So, the Xanadu was, as I was saying earlier, my legal ticket to high-dom, or so I thought. We'd get to the airport, check our bags, eat some dinner, and I'd pop the pill. And then when I got on the plane, I'd be serene and calm. You know, like an actor in a herpes-drug ad.
This, however, was not what happened. What happened was we checked our bags, ate some dinner, I popped the pill, and then I got giddy. Silly giddy. I giggled. I recalled funny moments and fart jokes from seventh grade. And my hands felt tingly. Still, I thought, still...this is about 100 times better than panic-attack Terrible Mother. And it was. Until I discovered giddy panic-attack Terrible Mother, a version which should never have been released.

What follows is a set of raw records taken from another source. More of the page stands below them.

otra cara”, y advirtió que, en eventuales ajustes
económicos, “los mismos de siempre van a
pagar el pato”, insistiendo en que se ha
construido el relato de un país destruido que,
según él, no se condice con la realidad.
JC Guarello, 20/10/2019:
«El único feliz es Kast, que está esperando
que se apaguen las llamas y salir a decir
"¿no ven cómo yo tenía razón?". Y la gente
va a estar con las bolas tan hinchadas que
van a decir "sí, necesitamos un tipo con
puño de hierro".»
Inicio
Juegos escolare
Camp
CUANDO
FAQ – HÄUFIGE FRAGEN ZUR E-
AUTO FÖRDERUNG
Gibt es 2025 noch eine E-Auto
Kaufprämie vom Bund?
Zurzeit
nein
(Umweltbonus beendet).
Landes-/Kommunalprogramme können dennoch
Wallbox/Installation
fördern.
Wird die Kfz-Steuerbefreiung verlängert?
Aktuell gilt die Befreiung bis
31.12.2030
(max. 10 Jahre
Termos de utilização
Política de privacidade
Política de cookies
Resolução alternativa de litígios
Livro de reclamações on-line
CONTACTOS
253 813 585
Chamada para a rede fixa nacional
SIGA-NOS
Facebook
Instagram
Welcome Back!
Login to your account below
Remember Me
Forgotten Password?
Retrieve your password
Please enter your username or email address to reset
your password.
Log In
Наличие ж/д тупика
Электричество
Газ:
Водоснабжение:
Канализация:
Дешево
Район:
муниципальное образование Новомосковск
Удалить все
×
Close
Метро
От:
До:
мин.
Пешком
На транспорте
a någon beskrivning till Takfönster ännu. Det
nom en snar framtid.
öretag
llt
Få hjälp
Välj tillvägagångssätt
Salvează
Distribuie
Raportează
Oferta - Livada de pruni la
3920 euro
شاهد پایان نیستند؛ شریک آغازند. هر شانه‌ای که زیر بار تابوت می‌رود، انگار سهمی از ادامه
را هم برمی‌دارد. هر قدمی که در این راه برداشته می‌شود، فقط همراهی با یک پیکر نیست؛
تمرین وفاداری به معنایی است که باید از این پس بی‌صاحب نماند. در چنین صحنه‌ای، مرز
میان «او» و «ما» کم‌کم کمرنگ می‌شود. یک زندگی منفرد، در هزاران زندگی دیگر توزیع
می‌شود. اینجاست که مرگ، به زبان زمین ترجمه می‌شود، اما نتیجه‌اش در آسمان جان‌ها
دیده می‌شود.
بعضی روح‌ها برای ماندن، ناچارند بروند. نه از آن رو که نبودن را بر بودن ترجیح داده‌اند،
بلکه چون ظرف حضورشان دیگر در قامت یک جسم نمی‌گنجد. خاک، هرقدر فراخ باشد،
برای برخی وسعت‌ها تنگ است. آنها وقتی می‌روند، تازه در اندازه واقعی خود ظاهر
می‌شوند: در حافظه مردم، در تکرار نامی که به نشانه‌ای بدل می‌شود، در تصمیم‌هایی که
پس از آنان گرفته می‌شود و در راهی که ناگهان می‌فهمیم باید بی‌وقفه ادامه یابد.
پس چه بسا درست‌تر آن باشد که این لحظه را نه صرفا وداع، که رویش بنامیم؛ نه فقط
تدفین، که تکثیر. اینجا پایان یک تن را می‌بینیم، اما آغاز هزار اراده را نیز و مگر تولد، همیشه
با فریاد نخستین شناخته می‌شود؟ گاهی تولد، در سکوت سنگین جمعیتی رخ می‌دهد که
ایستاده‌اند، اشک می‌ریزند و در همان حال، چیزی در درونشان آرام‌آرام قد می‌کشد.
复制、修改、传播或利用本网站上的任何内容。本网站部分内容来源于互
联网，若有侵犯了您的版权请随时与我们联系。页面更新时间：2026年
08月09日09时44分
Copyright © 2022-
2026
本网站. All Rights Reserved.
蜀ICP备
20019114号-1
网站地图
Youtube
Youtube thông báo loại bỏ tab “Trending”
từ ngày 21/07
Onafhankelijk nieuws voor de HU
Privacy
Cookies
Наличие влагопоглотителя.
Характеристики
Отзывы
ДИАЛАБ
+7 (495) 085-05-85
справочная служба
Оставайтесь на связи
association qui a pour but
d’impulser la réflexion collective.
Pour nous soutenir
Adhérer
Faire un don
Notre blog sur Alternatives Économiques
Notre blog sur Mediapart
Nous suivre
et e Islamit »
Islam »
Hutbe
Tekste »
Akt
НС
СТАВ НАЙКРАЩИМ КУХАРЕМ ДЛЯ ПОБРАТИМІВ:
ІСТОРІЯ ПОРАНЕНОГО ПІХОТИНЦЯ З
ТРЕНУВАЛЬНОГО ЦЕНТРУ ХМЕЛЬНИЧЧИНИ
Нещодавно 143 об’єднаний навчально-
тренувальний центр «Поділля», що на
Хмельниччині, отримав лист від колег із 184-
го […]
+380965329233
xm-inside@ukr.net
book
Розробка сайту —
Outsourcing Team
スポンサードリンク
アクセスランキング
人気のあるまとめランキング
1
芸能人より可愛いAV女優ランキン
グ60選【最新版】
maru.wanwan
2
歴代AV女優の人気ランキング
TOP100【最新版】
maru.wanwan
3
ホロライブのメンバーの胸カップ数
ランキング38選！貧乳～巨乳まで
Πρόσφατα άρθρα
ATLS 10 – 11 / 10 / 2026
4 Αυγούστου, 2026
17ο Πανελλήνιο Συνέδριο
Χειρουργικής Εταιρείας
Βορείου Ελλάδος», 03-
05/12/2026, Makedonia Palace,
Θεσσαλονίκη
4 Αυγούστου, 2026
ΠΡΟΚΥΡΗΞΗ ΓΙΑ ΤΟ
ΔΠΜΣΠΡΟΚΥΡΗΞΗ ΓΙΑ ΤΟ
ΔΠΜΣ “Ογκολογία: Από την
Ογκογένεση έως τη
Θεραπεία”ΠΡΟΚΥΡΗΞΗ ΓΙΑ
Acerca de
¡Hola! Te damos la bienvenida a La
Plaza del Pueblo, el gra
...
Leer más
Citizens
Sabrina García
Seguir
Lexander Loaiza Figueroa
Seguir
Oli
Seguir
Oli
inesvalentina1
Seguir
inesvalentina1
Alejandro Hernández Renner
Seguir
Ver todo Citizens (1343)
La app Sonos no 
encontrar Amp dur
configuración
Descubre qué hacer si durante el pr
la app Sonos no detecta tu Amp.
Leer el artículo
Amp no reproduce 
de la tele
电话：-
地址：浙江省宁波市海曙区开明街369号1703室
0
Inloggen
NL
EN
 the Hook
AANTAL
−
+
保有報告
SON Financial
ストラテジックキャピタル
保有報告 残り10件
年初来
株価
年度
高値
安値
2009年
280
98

I was giddy at the gate, giddy in the tunnel, freaked out on the plane, and then panicky once we actually started moving. I imagined going back to my doctor and saying "it isn't just planes I'm afraid of--it's the flying part!" as though I hadn't been specific enough, or there was some secret right answer, much like a GRE exam question. Basically, the drug made me giddy until the plane started moving, which seems to me a major deal breaker.
As we taxied, I breathed like a rhino in labor and gripped the seat in front of me. Friend One rubbed my back, held my hand, but also said, at one point, "you are freaking me out, Terrible Mother. Knock it." Nurturing on an Airplane should never be on Friend One's Curriculum Vitae, that's for damn sure.
Five minutes after we were in the air, and I started breathing like a human again, I popped a second pill. Fifteen minutes later, I was out like a light, and slept for three hours. This, I think, is what I need: the Mr. T. approach to flying.
and yes, to be continued freaklikeme.
Also, I had to meet not only the sister and brother-in-law, but another sister and brother-in-law, grandparents, aunts and uncles and cousins--a whole slew of people. But it went well, I think. I hope.